Companies Act, 2013 has empowered the corporate decision making of the minority shareholders also. Under Section 151 of the Companies Act, 2013, listed companies are now required to appoint directors who are elected by the small shareholders i.e. shareholders holding shares of a nominal value of not more than twenty thousand rupees. Furthermore, the provision in this regard was elaborated where it is stated that the listed companies may elect a small shareholders’ director amongst the small shareholders by either suo-moto or by giving notice of not less than 500 or 1/10th of the total number of the small shareholders. It is important to note that the small shareholders are different from minority holders as the former ones are being ascertained according to their individual shareholding which can be less than INR 20,000. Whereas minority shareholders are collectively ascertained as by having non-controlling stake in the company.

Apropos, it has been further provided the procedures for the nomination of a small shareholder director with the information to be furnished along with. However, the Company Rules of 2013 also provides the majority and protection to the small shareholders for safeguarding their interests. The Company Rule further protects the interests of small shareholder director and ensures that the small shareholder director will not retire by the rotation and shall enjoy tenure of three years. However, the small shareholder director will not be further eligible for reappointment.

Furthermore, sub clause 4 of clause 11 of the companies rules provides that “such director shall be considered as an independent director subject to his giving a declaration of his independence in accordance with sub-section (7) of Section 149 of the Act”.

It is therefore clear from the aforesaid clause that the small shareholder director may or may not be an independent director, thus, making optional for small shareholder director to be an independent director.

This empowers the minority/small shareholders rights in the process of decision making and in the management of the company. Thus, it also states the provisions where the interest of the minority shareholders can be protected through the appointment of an independent shareholder directors.

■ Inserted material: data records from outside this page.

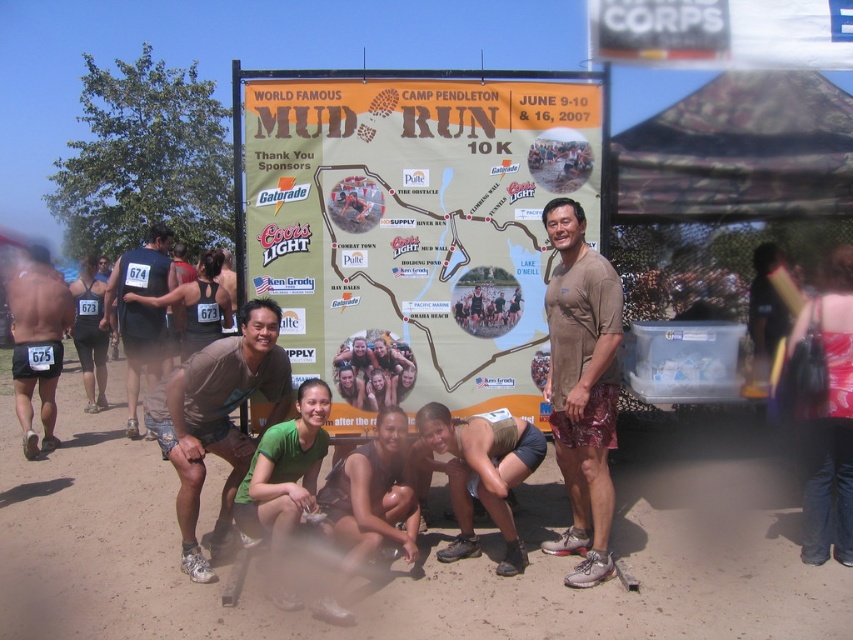
Based on the photo, is green fabric shirt at center to the left of matte black shorts at left from the viewer's perspective?

Incorrect, green fabric shirt at center is not on the left side of matte black shorts at left.

Which is above, green fabric shirt at center or matte black shorts at left?

Positioned higher is green fabric shirt at center.

Between point (300, 400) and point (48, 442), which one is positioned behind?

The point (48, 442) is more distant.

Where is `green fabric shirt at center`? green fabric shirt at center is located at coordinates (283, 481).

Based on the photo, does brown sandy dirt at center appear over denim pants at lower right?

Actually, brown sandy dirt at center is below denim pants at lower right.

Does brown sandy dirt at center appear under denim pants at lower right?

Indeed, brown sandy dirt at center is positioned under denim pants at lower right.

Where is `brown sandy dirt at center`? brown sandy dirt at center is located at coordinates pos(401,563).

Who is more distant from viewer, (843, 460) or (381, 516)?

The point (843, 460) is more distant.

Between point (817, 483) and point (405, 472), which one is positioned in front?

Positioned in front is point (817, 483).

Where is `denim pants at lower right`? This screenshot has height=640, width=853. denim pants at lower right is located at coordinates (828, 417).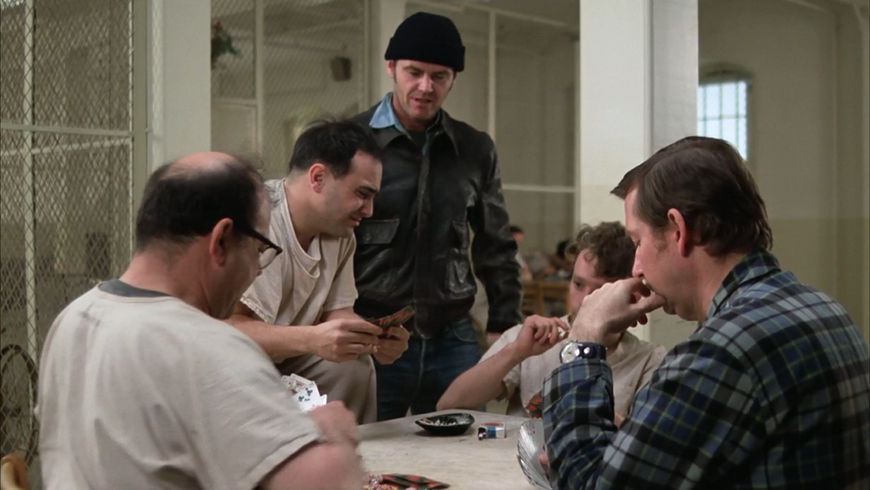
What are the coordinates of `window` in the screenshot? It's located at (731, 97).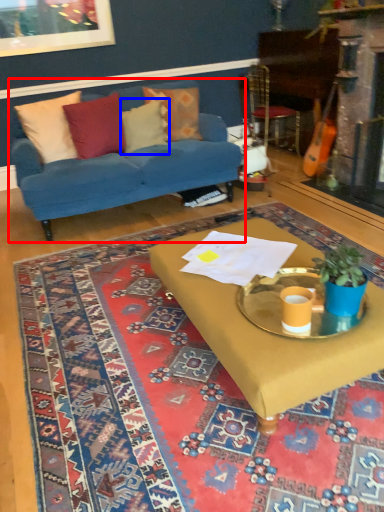
Question: Which object appears closest to the camera in this image, studio couch (highlighted by a red box) or pillow (highlighted by a blue box)?

Choices:
 (A) studio couch
 (B) pillow

Answer: (A)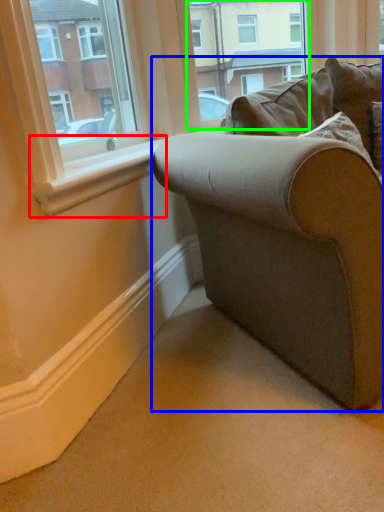
Question: Which object is the closest to the window sill (highlighted by a red box)? Choose among these: studio couch (highlighted by a blue box) or window frame (highlighted by a green box).

Choices:
 (A) studio couch
 (B) window frame

Answer: (A)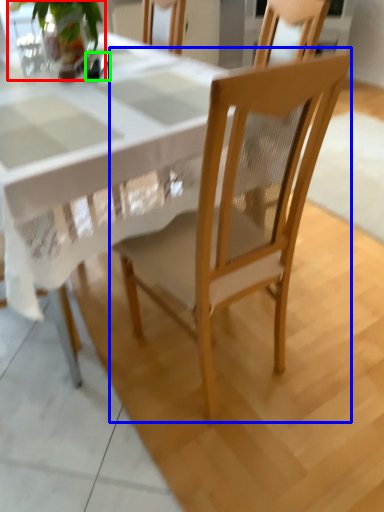
Question: Considering the real-world distances, which object is closest to houseplant (highlighted by a red box)? chair (highlighted by a blue box) or tableware (highlighted by a green box).

Choices:
 (A) chair
 (B) tableware

Answer: (B)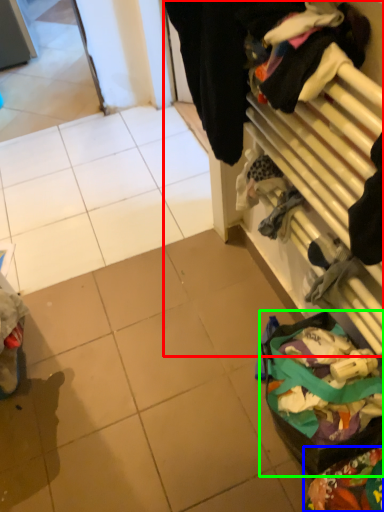
Question: Based on their relative distances, which object is nearer to closet (highlighted by a red box)? Choose from waste (highlighted by a blue box) and waste (highlighted by a green box).

Choices:
 (A) waste
 (B) waste

Answer: (B)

E-Voting has been made mandatory for the listed companies with at least 1000 shareholders which indeed will enhance the active participation and offers a platform to the minority shareholders in the management of the company. This will also enable the minority shareholders to exercise their power in the company.

Protection of Minority Shareholders – Steps taken by companies

Piggy Backing – This provision states that if the majority sells their shares then the minority shareholder right has to be included in the deal. Moreover, “Piggy Backing” requires the party to consider the purchase of the business to sell 100 percent of the outstanding shares. To ensure the compulsory provisions of the minority shareholders.


After critically examining the provisions of Companies Act, 2013, it can be ascertained that the core intention of the legislation is to safeguard the interests of the minority shareholders but it requires the proper implementation of these provisions safeguarding and to give due consideration to their valuable rights. It may also be concluded that the minority shareholders back in Companies Act, 1956 were not considered as a major part of the company due to suppression of the majority rules and regulations in the company. But Companies Act 2013 has taken various crucial steps to safeguard the interest of the minority rights of the shareholders in the company irrespective of existence of oppression and mismanagement of the company affecting the rights of the minority shareholders. Therefore, this dual approach towards the enforcement of the minority rights guarantees proper administration of the corporate activities successfully only when it is implemented properly by giving importance and rights to the minority shareholders in the management of the company.